*** Source information ***
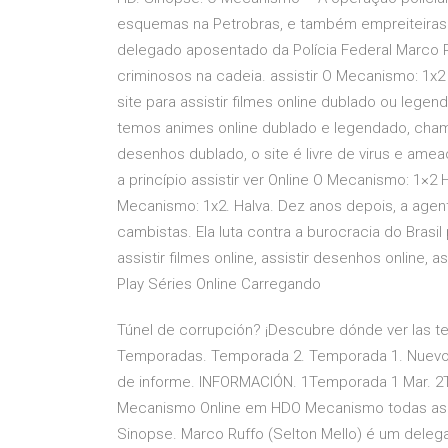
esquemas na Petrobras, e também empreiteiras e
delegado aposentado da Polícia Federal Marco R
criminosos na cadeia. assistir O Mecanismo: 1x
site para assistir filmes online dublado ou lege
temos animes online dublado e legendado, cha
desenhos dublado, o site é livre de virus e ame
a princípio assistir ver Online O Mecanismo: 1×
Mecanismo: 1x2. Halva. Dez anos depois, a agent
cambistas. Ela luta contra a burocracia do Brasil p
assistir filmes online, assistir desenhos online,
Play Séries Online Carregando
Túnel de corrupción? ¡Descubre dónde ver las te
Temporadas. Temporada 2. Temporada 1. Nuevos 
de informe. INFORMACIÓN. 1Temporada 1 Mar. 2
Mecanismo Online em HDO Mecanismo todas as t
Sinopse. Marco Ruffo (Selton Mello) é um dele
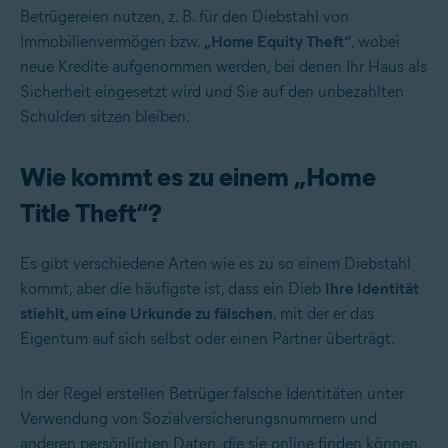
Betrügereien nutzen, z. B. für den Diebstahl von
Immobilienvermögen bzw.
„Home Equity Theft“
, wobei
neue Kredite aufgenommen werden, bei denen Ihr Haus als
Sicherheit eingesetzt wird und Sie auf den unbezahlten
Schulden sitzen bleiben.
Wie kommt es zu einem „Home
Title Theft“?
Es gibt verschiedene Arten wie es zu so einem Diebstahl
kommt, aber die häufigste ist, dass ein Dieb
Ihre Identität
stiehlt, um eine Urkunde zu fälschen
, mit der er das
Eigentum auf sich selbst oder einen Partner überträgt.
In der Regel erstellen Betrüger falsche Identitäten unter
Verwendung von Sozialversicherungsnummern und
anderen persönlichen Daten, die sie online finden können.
*** End of Source information ***
*** Source information ***
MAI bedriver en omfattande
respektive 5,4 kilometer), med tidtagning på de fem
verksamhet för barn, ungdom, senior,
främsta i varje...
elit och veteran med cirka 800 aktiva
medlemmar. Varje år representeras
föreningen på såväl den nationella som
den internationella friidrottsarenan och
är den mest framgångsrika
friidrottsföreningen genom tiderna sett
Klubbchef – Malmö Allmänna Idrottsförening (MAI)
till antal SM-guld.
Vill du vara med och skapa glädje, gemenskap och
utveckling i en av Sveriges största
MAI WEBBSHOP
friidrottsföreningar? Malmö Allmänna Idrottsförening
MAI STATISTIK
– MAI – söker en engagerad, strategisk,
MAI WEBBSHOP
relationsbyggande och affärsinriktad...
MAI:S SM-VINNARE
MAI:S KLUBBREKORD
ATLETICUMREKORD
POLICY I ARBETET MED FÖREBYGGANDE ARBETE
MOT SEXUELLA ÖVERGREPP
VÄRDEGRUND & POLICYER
*** End of Source information ***
Task — In the data above, take the line with "esquemas na Petrobras, e", the line with "Es gibt verschiedene", and every line between, and set them down exactly without pictures.

Task output —
esquemas na Petrobras, e também empreiteiras e
delegado aposentado da Polícia Federal Marco R
criminosos na cadeia. assistir O Mecanismo: 1x
site para assistir filmes online dublado ou lege
temos animes online dublado e legendado, cha
desenhos dublado, o site é livre de virus e ame
a princípio assistir ver Online O Mecanismo: 1×
Mecanismo: 1x2. Halva. Dez anos depois, a agent
cambistas. Ela luta contra a burocracia do Brasil p
assistir filmes online, assistir desenhos online,
Play Séries Online Carregando
Túnel de corrupción? ¡Descubre dónde ver las te
Temporadas. Temporada 2. Temporada 1. Nuevos 
de informe. INFORMACIÓN. 1Temporada 1 Mar. 2
Mecanismo Online em HDO Mecanismo todas as t
Sinopse. Marco Ruffo (Selton Mello) é um dele
Betrügereien nutzen, z. B. für den Diebstahl von
Immobilienvermögen bzw.
„Home Equity Theft“
, wobei
neue Kredite aufgenommen werden, bei denen Ihr Haus als
Sicherheit eingesetzt wird und Sie auf den unbezahlten
Schulden sitzen bleiben.
Wie kommt es zu einem „Home
Title Theft“?
Es gibt verschiedene Arten wie es zu so einem Diebstahl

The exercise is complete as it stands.